I've unwittingly discounted so many lovely sentiments over the years. I brushed them off. Such a disservice, as one wise friend recently told me, to those who took the time to say something kind. I didn't mean to be ungrateful or rude. Truly. It's just that my truth lays buried under my collection. I've gotten the truth wrong. The negative voice became so ingrained that it impacted how I processed everything. It WAS the process and the filter.

When I passed by a mirror. As I walked down the steps. When meeting someone new. When talking to my children. Or scrubbing dishes. When I glanced at the rows of pants that I haven't been able to wear comfortably for several months. When I see myself as I step out of the shower, the foggy mirror reflecting an image back to me. Do I know her? Can I see her? Is she me?

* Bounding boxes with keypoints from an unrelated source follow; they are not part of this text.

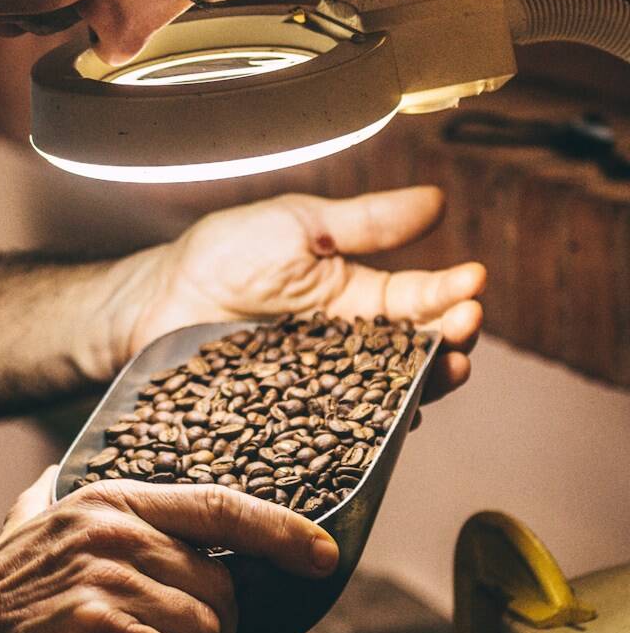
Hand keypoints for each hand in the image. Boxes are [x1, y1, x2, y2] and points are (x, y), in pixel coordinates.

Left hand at [111, 186, 482, 405]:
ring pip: (390, 397)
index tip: (474, 280)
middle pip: (417, 354)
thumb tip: (437, 201)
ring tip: (447, 371)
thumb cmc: (224, 255)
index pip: (419, 298)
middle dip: (451, 341)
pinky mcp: (295, 420)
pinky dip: (372, 429)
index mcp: (358, 298)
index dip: (451, 291)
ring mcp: (326, 389)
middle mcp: (351, 349)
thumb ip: (367, 223)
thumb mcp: (300, 226)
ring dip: (427, 387)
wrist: (158, 300)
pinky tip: (395, 422)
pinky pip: (341, 431)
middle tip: (465, 327)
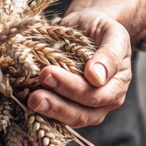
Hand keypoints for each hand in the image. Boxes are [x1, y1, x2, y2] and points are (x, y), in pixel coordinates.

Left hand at [27, 10, 131, 127]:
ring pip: (71, 119)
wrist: (87, 26)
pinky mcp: (70, 107)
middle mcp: (105, 100)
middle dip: (58, 104)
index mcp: (117, 83)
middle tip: (35, 96)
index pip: (96, 93)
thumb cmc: (99, 27)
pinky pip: (59, 118)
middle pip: (83, 112)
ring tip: (32, 102)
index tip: (48, 73)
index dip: (72, 87)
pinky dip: (44, 113)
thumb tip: (96, 77)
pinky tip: (28, 104)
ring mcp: (88, 107)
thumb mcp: (112, 33)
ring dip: (50, 112)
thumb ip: (109, 54)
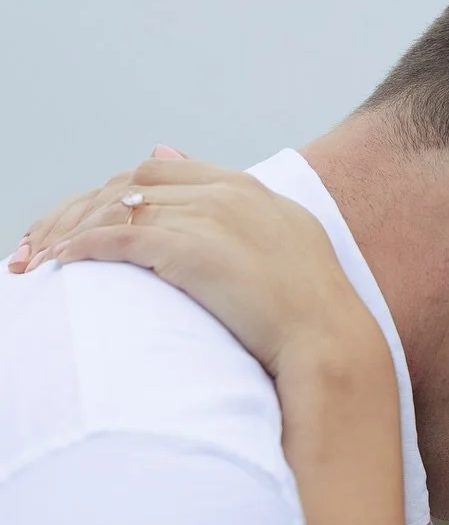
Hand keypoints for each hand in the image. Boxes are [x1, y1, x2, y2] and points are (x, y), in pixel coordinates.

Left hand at [8, 154, 383, 383]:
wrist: (336, 351)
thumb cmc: (317, 325)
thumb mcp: (284, 256)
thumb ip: (242, 223)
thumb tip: (185, 180)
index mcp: (253, 193)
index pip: (166, 172)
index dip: (122, 194)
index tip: (91, 220)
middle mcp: (228, 194)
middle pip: (132, 183)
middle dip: (81, 208)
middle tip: (45, 240)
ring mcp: (210, 217)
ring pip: (117, 206)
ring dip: (69, 228)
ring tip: (36, 256)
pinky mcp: (190, 248)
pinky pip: (117, 237)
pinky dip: (80, 246)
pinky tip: (58, 262)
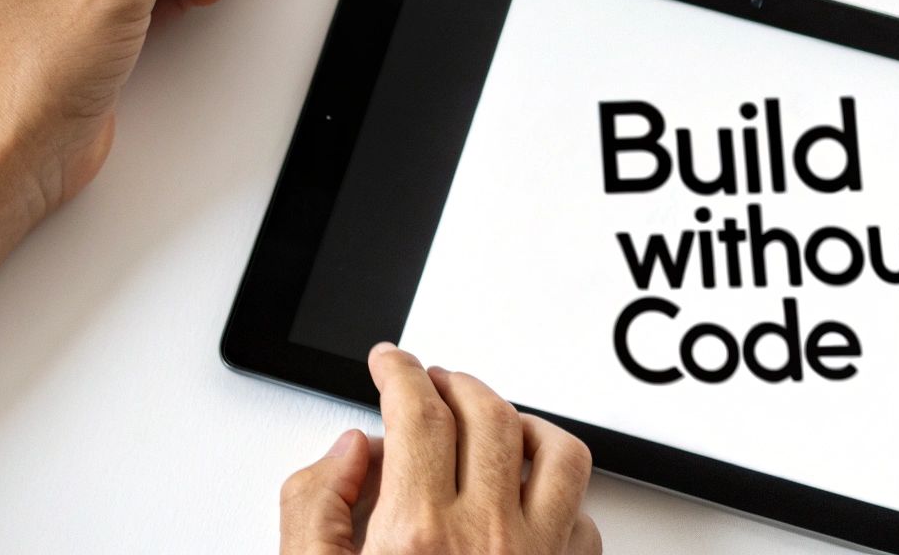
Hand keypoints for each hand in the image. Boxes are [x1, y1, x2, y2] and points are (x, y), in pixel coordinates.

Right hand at [280, 343, 600, 554]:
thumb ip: (314, 512)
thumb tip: (347, 453)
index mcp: (416, 534)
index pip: (417, 411)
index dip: (398, 370)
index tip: (389, 361)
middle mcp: (485, 539)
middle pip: (486, 415)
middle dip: (453, 383)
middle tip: (429, 381)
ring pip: (558, 454)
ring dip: (522, 423)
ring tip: (491, 420)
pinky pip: (584, 517)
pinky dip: (558, 494)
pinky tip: (526, 496)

I'm slowly clearing the collection and rubble. The dismantling has begun to undermine its authority and power. I'm stepping back and examining each objectively. I stop, shake my head and hold them up to the light.

Hmmmm. Interesting.

Snuff.

Evening.

Windows revealed the wintry night sky. I sat in my flannel-clad bed, duvets cozily tucked all around. My wild curly hair was perched atop my head in a wild bun. I wore my kelly green SANTA'S LITTLE HELPER t-shirt and HoHoHo flannel bottoms. Big, floppy socks kept my feet warm and happy. My husband walked into our room and over to my side of the bed. He looked at me. The light from my bedside table light illuminated him, warm eyes settled on mine. The thoughts tried to begin, at-the-ready with some mud to sling. Shhhhhh. I refocused. I looked at my husband and then, his eyes. I chose the love I saw there. I locked my own with his.

And I smiled.

"I take a deep breath and sidestep my fear and begin speaking from the place where beauty and bravery meet-within the chambers of a quivering heart."